- Education: Cornell University(1999); MIT (PhD, 2003);
- Scientific career
- Fields: Mathematics
- Workplaces: Brown University
- Thesis: Combinatorial Properties of Shifted Complexes (2003)
- Doctoral advisor: Richard Peter Stanley
- Website: www.dam.brown.edu/people/cklivans/

= Caroline Klivans =

American mathematician

Caroline Jane (Carly) Klivans is an American mathematician specializing in algebraic combinatorics, including work on cell complexes associated with matroids and on chip-firing games. She is a professor of applied mathematics at Brown University, and associate director of the Institute for Computational and Experimental Research in Mathematics at Brown.

==Education and career==
After graduating from Mt. Lebanon High School, Kilvan attended Cornell University where she was the 1999 winner of the Alice T. Schafer Prize of the Association for Women in Mathematics. Her undergraduate research project involved robot navigation algorithms. She graduated from Cornell in 1999, and completed her Ph.D. at the Massachusetts Institute of Technology in 2003. Her dissertation, Combinatorial Properties of Shifted Complexes, was supervised by Richard P. Stanley.

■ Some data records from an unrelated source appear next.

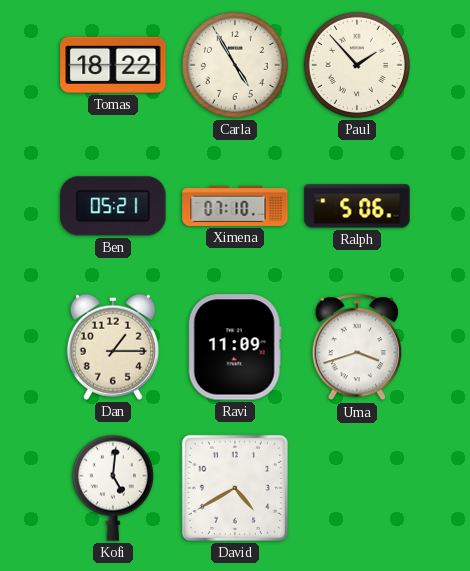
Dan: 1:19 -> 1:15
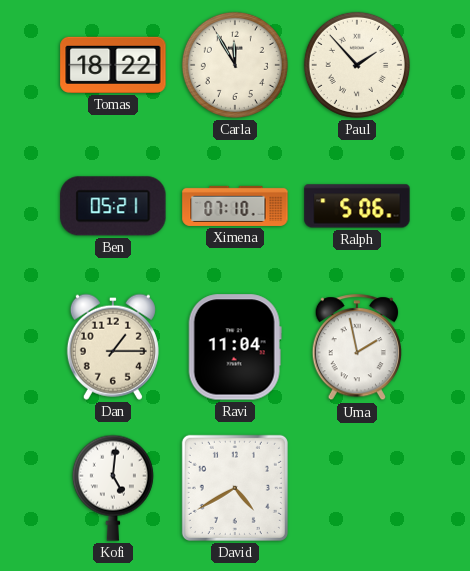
Carla: 4:55 -> 11:55
Ravi: 11:09 -> 11:04
Uma: 3:42 -> 1:58
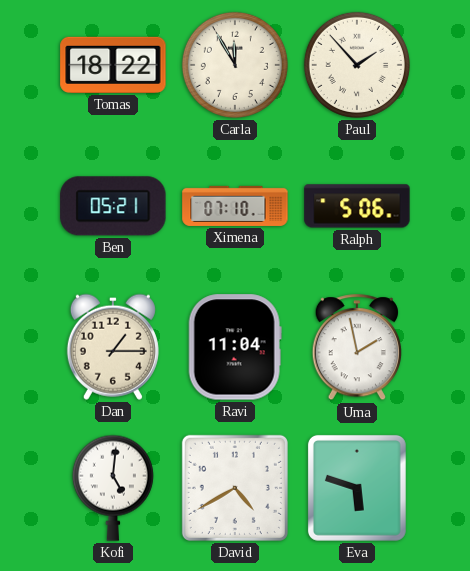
Eva: none -> 5:48
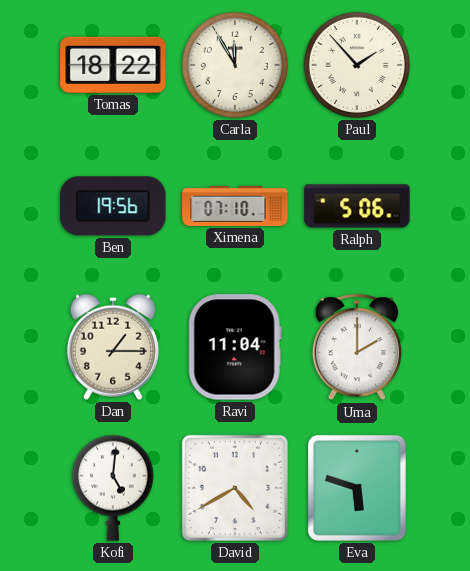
Ben: 05:21 -> 19:56
Uma: 1:58 -> 2:00
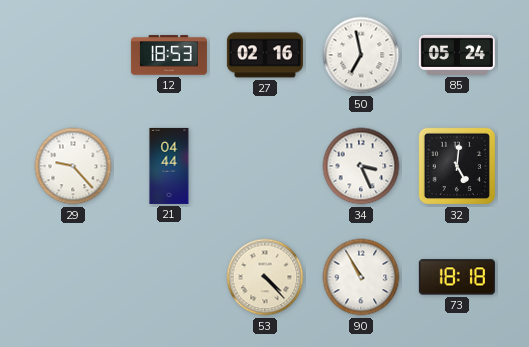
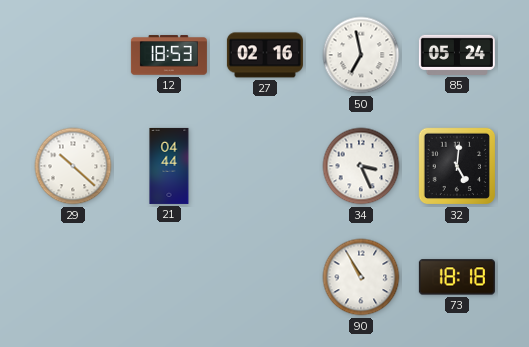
29: 9:23 -> 10:22
53: 4:23 -> none
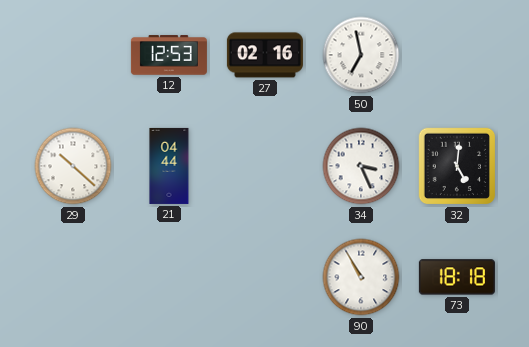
12: 18:53 -> 12:53
85: 05:24 -> none
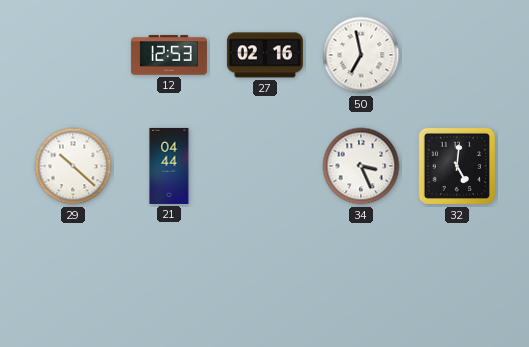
90: 10:55 -> none
73: 18:18 -> none
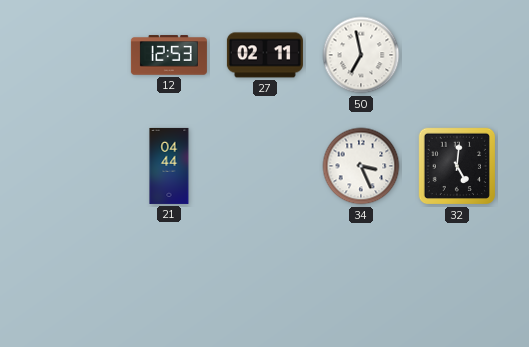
27: 02:16 -> 02:11
29: 10:22 -> none
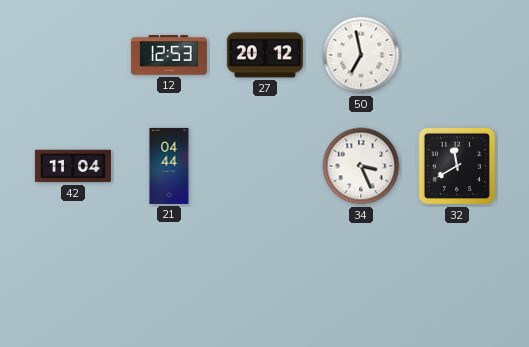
27: 02:11 -> 20:12
42: none -> 11:04
32: 5:01 -> 11:40
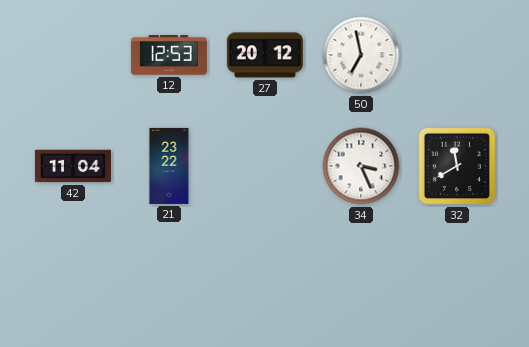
21: 04:44 -> 23:22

After postdoctoral research at the Mathematical Sciences Research Institute and the University of Chicago, where she was an L. E. Dickson Instructor, and positions as a researcher and lecturer at the University of Chicago and Brown University, she became associate director of the Institute for Computational and Experimental Research in Mathematics at Brown in 2015, and obtained a regular-rank faculty position as associate professor there in 2018.

==Contributions==
Klivans is the author of the book The Mathematics of Chip-Firing (CRC Press, 2018).

Her research contributions include a disproof of a 50-year-old conjecture of Richard Stanley that every abstract simplicial complex whose face ring is a Cohen–Macaulay ring can be partitioned into disjoint intervals, each including a facet of the complex. Such a partition generalizes a shelling and (if it always existed) would have been helpful in understanding the h-vectors of these complexes.